James Deering died in September 1925, on board the steamship SS City of Paris en route back to the United States. The philanthropic beneficiaries of his estate were Wesley Hospital, founded by his father in Chicago; the Visiting Nurse Association; the Children's Hospital of Chicago; and the Art Institute of Chicago, which received several significant paintings: the Édouard Manet "Mocking of Christ" and three by Italian master Giambattista Tiepolo of Rinaldo and Armida based on scenes from the 16th-century epic Gerusalemme Liberata by Torquato Tasso.

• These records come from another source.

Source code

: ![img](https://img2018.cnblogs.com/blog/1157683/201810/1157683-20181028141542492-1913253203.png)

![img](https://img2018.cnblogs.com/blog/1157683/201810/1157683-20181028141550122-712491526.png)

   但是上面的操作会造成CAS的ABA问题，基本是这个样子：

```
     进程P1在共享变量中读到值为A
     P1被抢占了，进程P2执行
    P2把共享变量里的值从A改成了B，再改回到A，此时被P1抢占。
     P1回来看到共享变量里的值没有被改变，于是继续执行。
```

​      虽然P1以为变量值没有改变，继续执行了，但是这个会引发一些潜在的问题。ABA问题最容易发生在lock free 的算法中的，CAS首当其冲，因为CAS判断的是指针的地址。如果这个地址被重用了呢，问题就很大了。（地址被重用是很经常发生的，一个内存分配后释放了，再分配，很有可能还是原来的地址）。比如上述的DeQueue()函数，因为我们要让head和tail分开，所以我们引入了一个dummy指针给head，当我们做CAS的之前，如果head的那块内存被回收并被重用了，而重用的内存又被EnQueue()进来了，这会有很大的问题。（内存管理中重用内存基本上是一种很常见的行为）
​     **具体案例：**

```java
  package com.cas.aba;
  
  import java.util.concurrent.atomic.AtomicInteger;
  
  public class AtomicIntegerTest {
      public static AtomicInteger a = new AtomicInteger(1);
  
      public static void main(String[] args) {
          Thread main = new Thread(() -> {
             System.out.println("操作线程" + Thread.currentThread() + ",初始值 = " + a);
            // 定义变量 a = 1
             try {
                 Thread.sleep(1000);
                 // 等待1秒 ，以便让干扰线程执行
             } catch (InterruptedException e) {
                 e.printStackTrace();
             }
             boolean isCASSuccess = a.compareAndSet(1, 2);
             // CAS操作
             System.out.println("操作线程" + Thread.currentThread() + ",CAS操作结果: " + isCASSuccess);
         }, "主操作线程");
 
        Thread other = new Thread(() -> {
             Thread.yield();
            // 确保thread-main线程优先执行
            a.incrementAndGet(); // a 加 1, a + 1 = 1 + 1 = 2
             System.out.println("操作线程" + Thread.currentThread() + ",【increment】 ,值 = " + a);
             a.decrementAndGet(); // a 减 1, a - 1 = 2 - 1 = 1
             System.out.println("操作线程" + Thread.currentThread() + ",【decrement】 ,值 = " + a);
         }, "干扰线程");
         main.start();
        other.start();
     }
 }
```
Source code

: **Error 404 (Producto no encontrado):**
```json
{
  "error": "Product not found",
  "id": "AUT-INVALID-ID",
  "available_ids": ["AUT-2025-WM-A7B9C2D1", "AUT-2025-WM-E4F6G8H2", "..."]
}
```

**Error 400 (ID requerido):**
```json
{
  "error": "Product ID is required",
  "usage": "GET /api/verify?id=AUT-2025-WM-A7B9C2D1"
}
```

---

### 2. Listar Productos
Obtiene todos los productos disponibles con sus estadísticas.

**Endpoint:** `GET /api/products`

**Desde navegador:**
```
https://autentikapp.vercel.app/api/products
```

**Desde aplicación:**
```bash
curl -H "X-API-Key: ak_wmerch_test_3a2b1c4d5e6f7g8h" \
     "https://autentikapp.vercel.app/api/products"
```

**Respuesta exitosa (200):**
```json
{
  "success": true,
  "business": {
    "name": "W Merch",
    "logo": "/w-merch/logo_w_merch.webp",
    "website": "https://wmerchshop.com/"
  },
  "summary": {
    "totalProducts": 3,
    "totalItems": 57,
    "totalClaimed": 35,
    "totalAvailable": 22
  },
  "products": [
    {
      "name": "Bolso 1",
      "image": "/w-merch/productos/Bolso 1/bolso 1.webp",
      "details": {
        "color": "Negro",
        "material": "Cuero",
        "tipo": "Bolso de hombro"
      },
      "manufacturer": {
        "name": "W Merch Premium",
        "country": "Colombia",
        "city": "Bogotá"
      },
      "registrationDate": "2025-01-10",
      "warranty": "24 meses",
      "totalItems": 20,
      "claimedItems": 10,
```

Following the death of James Deering, Villa Vizcaya passed to his two nieces, Marion Deering McCormick and Barbara Deering Danielson. Over the decades, after hurricanes and rising maintenance costs, they began selling the estate's surrounding land parcels. In 1952, at a below-market price, they sold the villa and formal gardens, and in 1955 the village 'core estate' to Miami-Dade County for a museum and gardens to be open to the public. With the initial sale, they donated the antiquities and furnishings to the County Museum.

By 1961, a report referred to then-deceased Deering as “the prissy bachelor who preferred bourbon to women.” One of his Vizcaya guests recalled: “He certainly wasn’t interested in women. But, he wasn’t interested in men either.” Although no evidence seems to suggest that Deering engaged in homosexual acts, his sexuality became a subject of speculation and even legend that persists in Miami to this day.

Unlike many other historic house museums, Vizcaya contains the original antiques and furnishings, giving continuity to experience Deering's era. His brother Charles Deering's nearby estate, now named 'The Deering Estate at Cutler', is also open to the public and owned by Miami-Dade County, but without art and furnishings. James Deering's estate, now named Vizcaya Museum and Gardens, is an accredited museum and National Historic Landmark. The villa, gardens, and village are under ongoing restoration. The Vizcaya Museum and Gardens mission is "to preserve Vizcaya to engage our community and its visitors in learning through the arts, history, and the environment."